Data records —
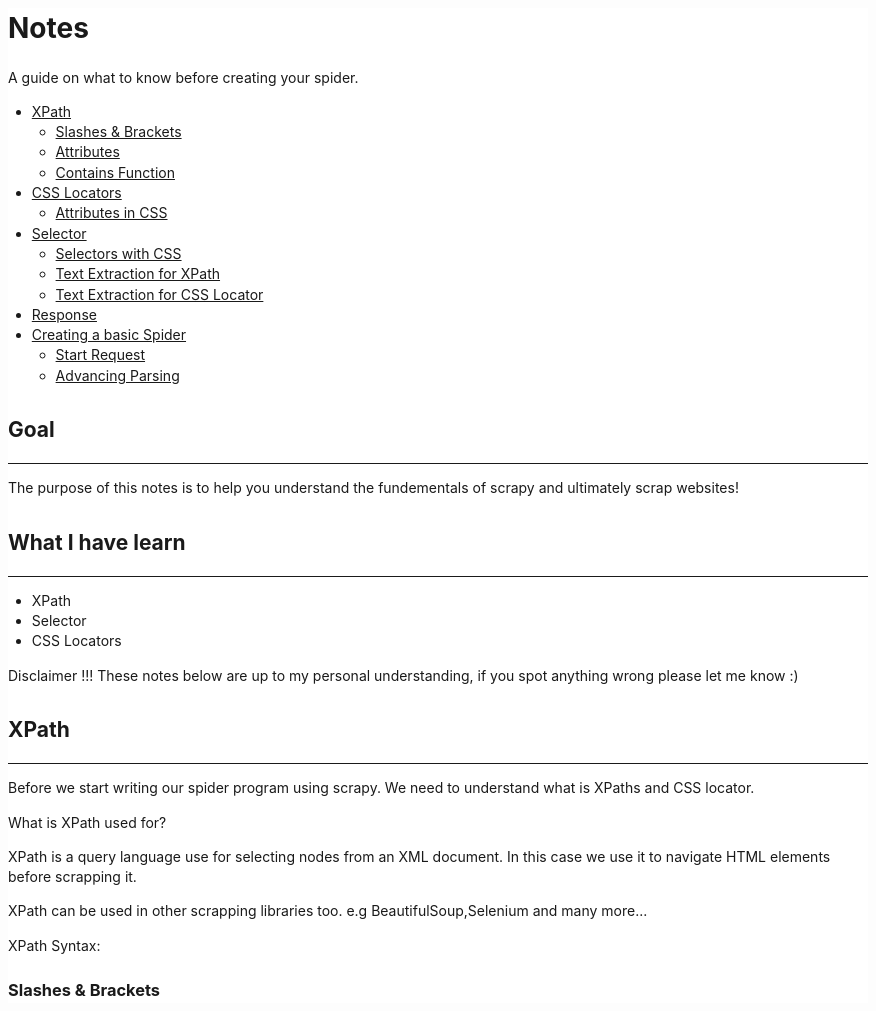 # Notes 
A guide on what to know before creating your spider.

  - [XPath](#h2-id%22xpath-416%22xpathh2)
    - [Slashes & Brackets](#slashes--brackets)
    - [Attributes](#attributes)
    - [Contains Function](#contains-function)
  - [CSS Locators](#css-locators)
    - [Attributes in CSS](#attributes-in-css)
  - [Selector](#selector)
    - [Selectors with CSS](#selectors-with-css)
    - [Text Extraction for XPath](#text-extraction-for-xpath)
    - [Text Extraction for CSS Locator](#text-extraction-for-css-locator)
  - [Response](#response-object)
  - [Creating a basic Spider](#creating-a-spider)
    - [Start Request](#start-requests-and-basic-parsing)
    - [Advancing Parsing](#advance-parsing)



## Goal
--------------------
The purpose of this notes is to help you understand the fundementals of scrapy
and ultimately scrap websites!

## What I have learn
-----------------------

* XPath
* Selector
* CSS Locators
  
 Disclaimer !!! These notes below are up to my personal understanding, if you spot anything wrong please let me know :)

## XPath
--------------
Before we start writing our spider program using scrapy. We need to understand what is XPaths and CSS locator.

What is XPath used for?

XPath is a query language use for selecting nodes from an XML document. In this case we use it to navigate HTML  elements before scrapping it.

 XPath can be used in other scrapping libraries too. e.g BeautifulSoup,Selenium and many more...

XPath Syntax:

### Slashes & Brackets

Task goal —
Leave out any pictures, please, and quote only the lines from the top of the data through the line that contains "- [Attributes in CSS](#attributes-in-css)".

Answer for this exercise —
 # Notes 
A guide on what to know before creating your spider.

  - [XPath](#h2-id%22xpath-416%22xpathh2)
    - [Slashes & Brackets](#slashes--brackets)
    - [Attributes](#attributes)
    - [Contains Function](#contains-function)
  - [CSS Locators](#css-locators)
    - [Attributes in CSS](#attributes-in-css)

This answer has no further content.